Dice che lo sport affratella.
Non sono titolato a confermare o smentire, in realtà sportivo non sono mai stato.
Una cosa sento di poterla dire, anche se i ricordi iniziano a perdere colore.
Vedere una partita di calcio non è esattamente come recarsi in una beauty farm.
Sempre, ma particolarmente quando vai a vedere uno spareggio.
Quel giorno, da pomeriggio diventò sera e poi notte.
Ché le tende dalla Laguna le tolsi che era tardi, tardi assai.
Ci ricordiamo tutti il motivo, i supplementari, i rigori.
Di altro mi ricordo e ho raccontato di quell’anno.
L’uscita dall’Arechi, l’abbandono —mai spiegato, mai raccontato— di una squadra da parte di una dirigenza fino alla retrocessione di Pescara.
E poi vabbè, i ricordi di quella giornata, le facce tese di chi era andato a vedere sostanzialmente sapendo come andava a finire, ma meglio controllare che non si sa mai.
Lo fecero pure quei due dietro alla grata. Lo fecero pure gli alfieri della fede. No, non quelli in curva, gli altri.
Vabbè, non mi (ri)voglio intossicare.
Non è questo il ricordo da evocare qui, non è questo il flashback acceso dal gol di Esposito che ho guardonato su DAZN, dal 3-0 sul Cosenza che mette ancora il Venezia nel destino della Salernitana.
Il ricordo é per il mio —credo— coetaneo veneziano che stava in tribuna al “Penzo” quel giorno. Messo meglio, messo peggio, non lo so.
Messi bene non stavamo, entrambi.
Io avevo finito le batterie delle Ecig, lui le birre.
Io la voce, lui no.
Oddio, è sempre un’esperienza interessante.
In questi anni ho sentito insultare Claudio Lotito in tante tribune, in tanti dialetti.
Sempre con intenzione, sempre guardando me, etnicamente riconoscibile.
Insultavano Lotito guardando me, leggetelo lentamente.
Rivendico il merito: mai mi sono dato a capate nella balaustra.
Vabbè, non mi (ri)voglio intossicare.
Vennero i penalty, venne Di Tacchio, venne una tribuna che si svuotava.
Urla finite, gradoni vuoti, quasi.
Il coetaneo era lì che piangeva.
Andai lì, mano sulla spalla.
Non traete conclusioni sulla fratellanza, non sono sportivo.
«Sono 3 ore che mi massacri per un peccato che non ho commesso e che mi hai fatto scontare. Che chiagn’a fà (sic), oggi abbiamo perso tutti, domani mattina non perde nessuno. È capace che ci ritroviamo pure più in alto.»

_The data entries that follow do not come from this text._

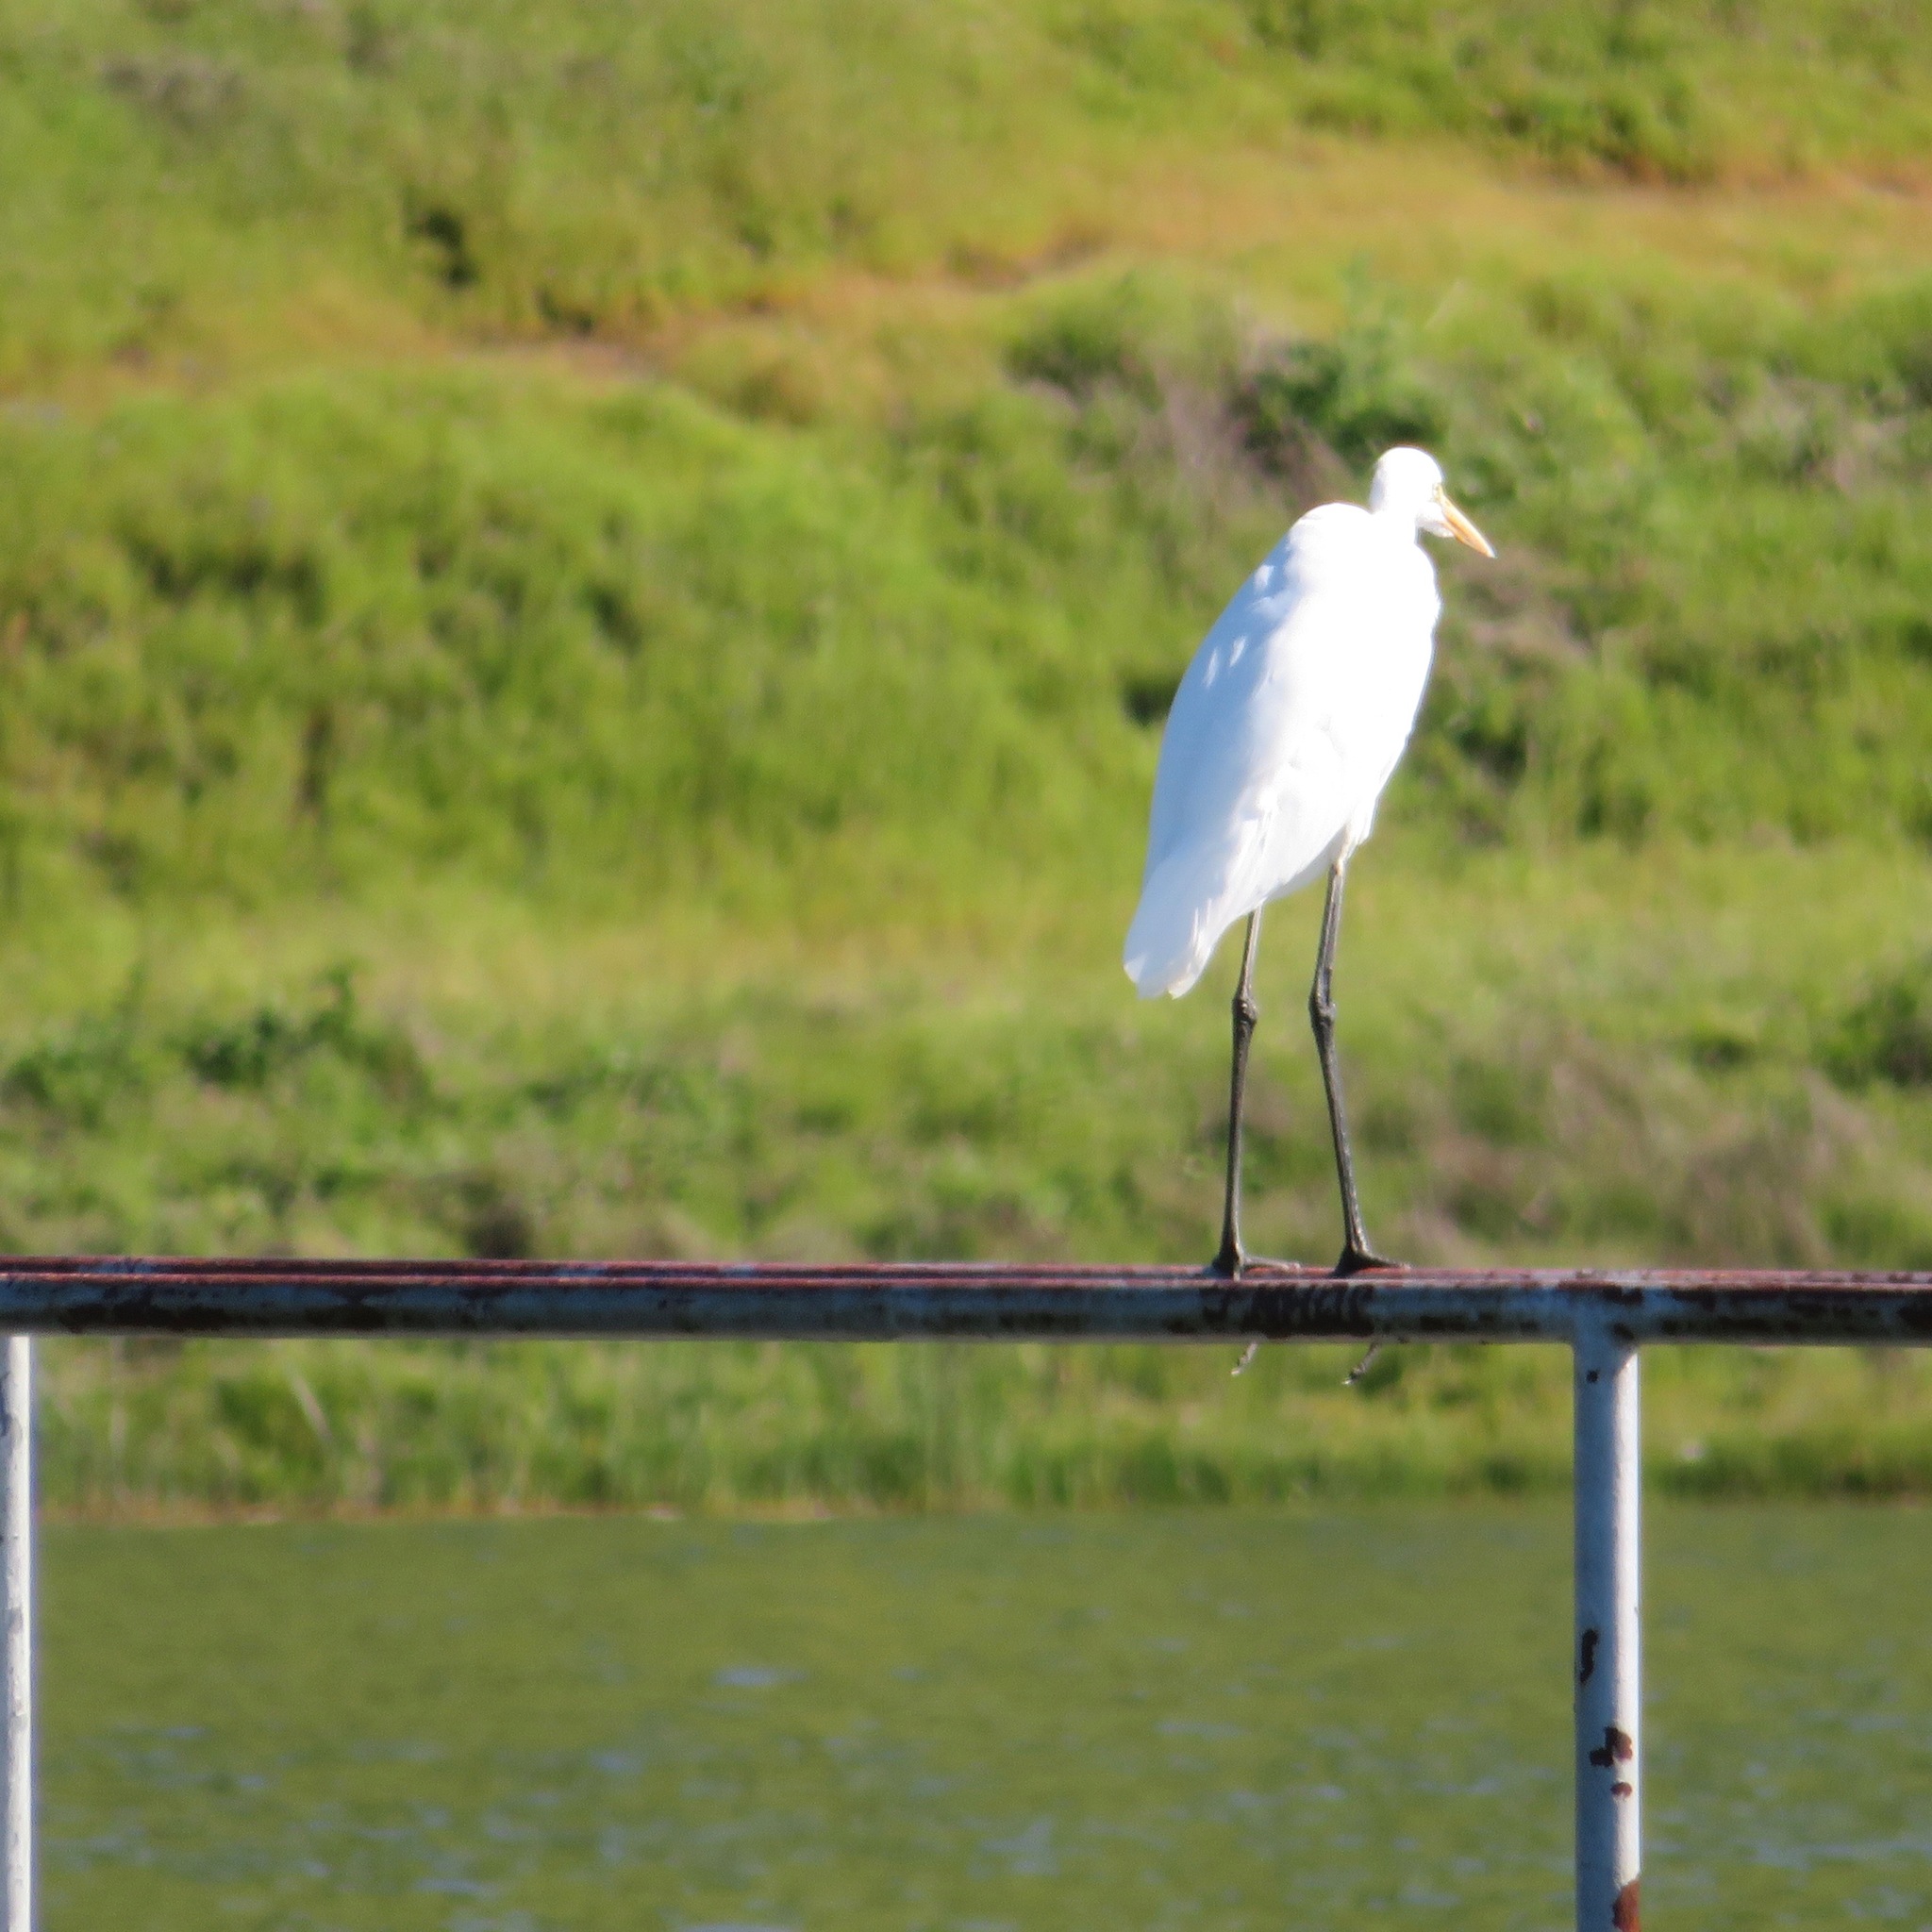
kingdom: Animalia
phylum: Chordata
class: Aves
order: Pelecaniformes
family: Ardeidae
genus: Ardea
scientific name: Ardea alba
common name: Great egret
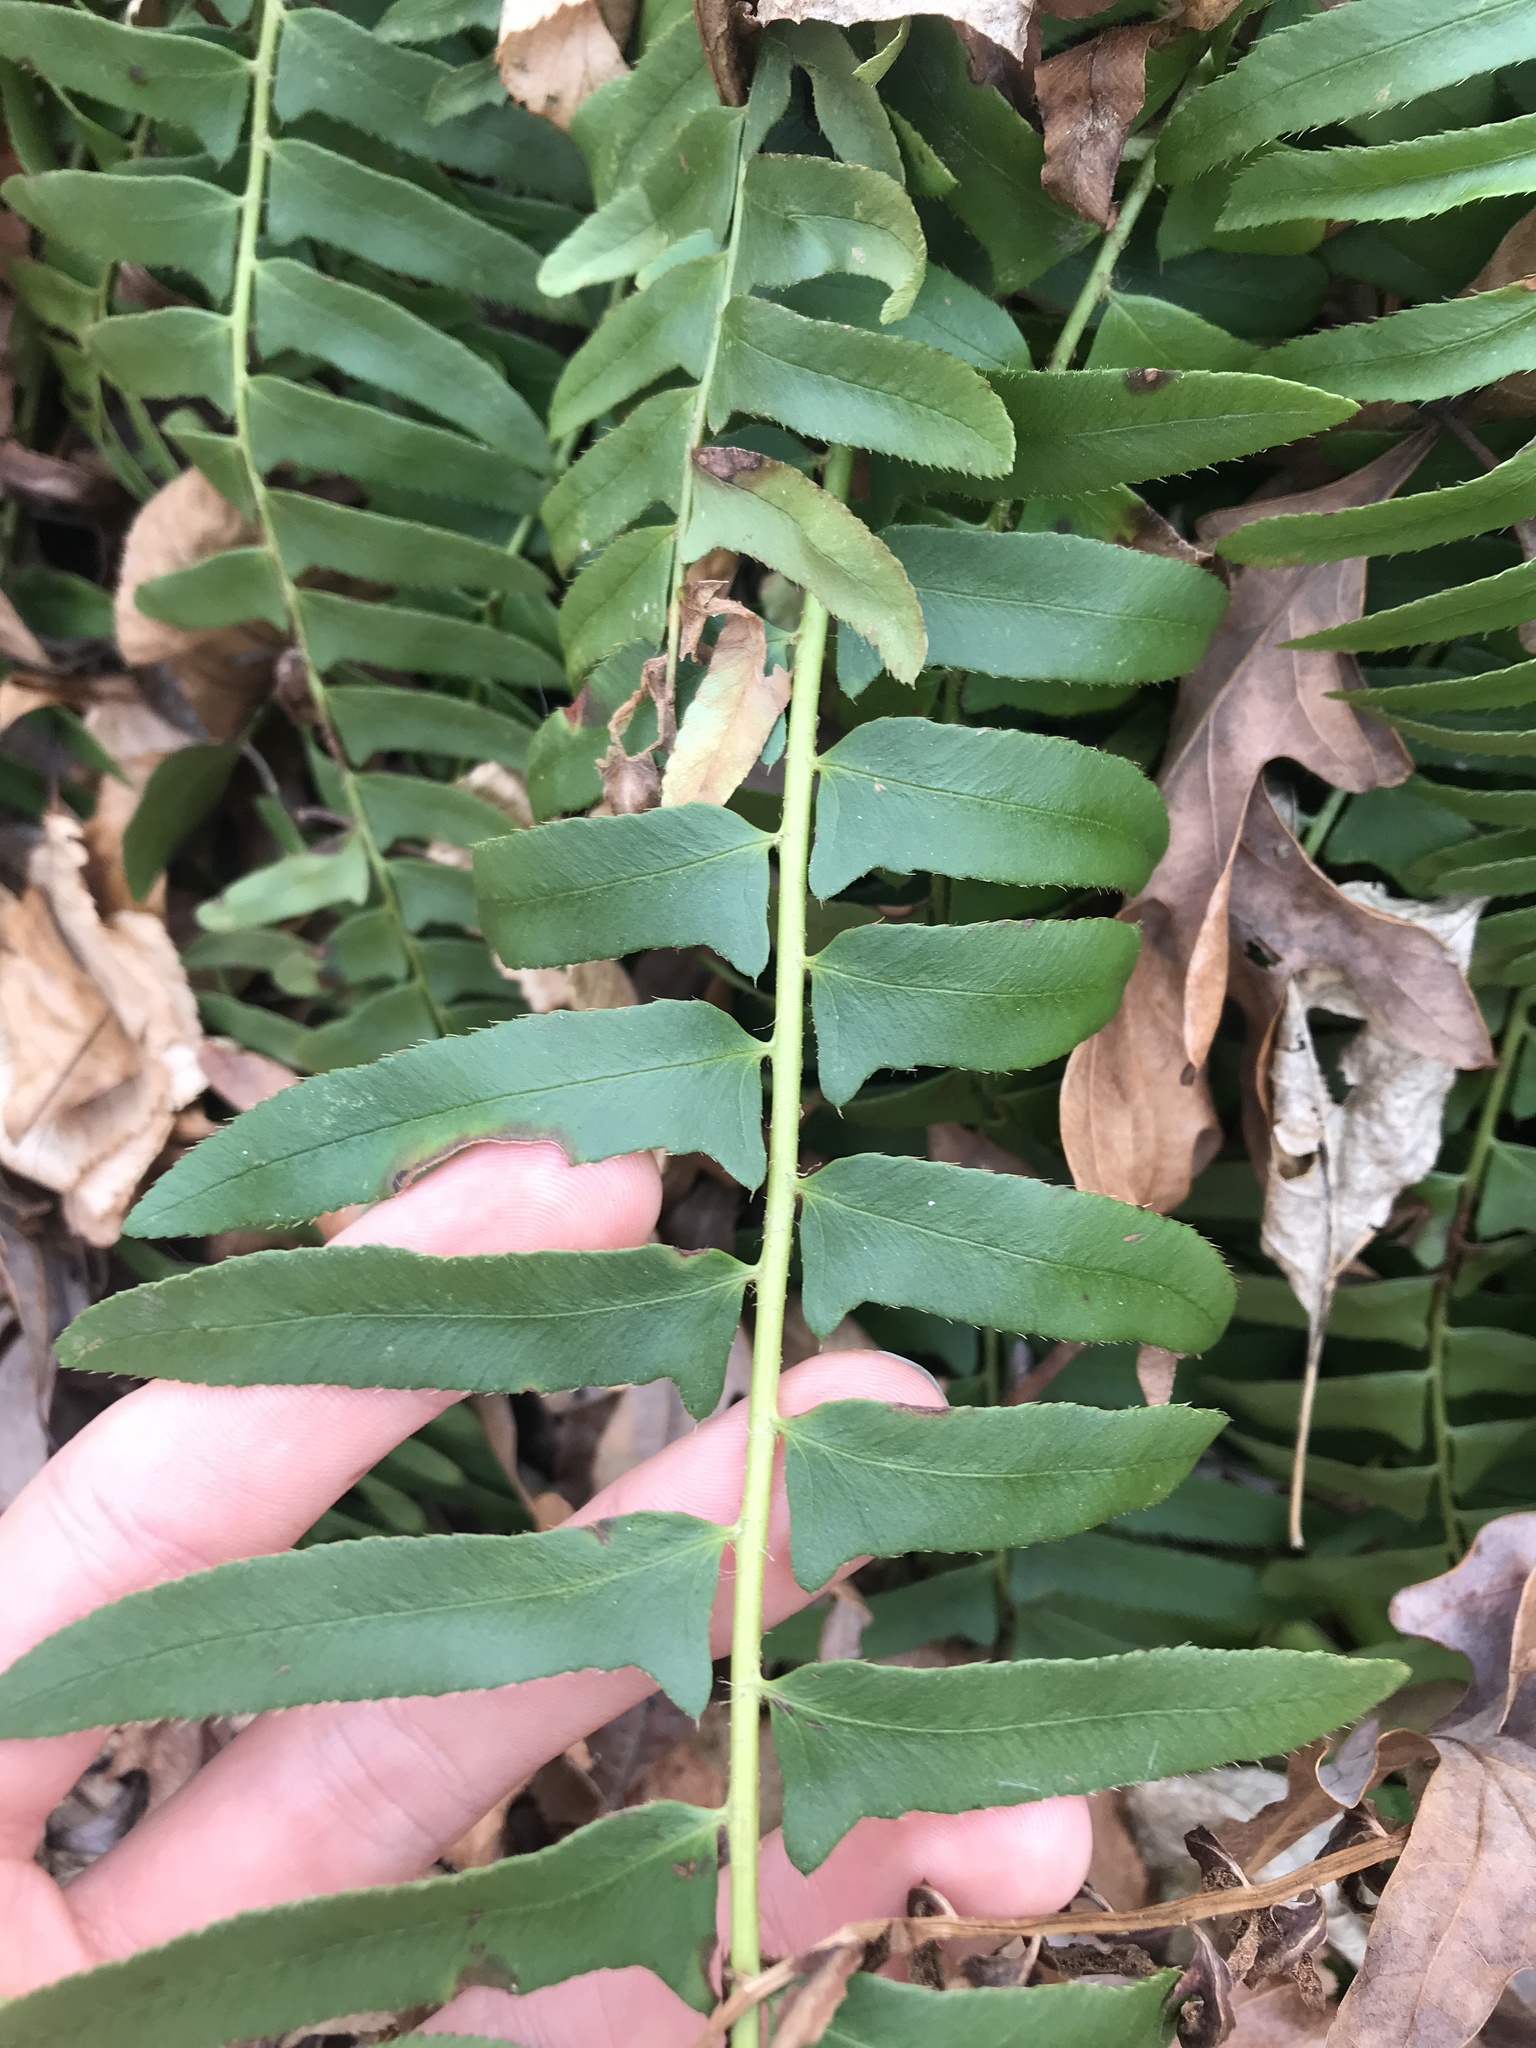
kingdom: Plantae
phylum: Tracheophyta
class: Polypodiopsida
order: Polypodiales
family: Dryopteridaceae
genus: Polystichum
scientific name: Polystichum acrostichoides
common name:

Ho il dubbio che abbia capito le parole, il senso si. O mi prese per pazzo. Fatto sta che fu correo in quell’abbraccio. Di batterie esaurite, di birre finite, inevitabilmente sudaticcio.
Confermo, lo stadio “Penzo” non è una beauty farm.
Adesso che ci penso, è l’ultimo abbraccio che ho dato all’interno di uno stadio.
Chissà che fine ha fatto, il correo, e che ne pensa ora, che Salerno e Venezia incrociano ancora il loro destino.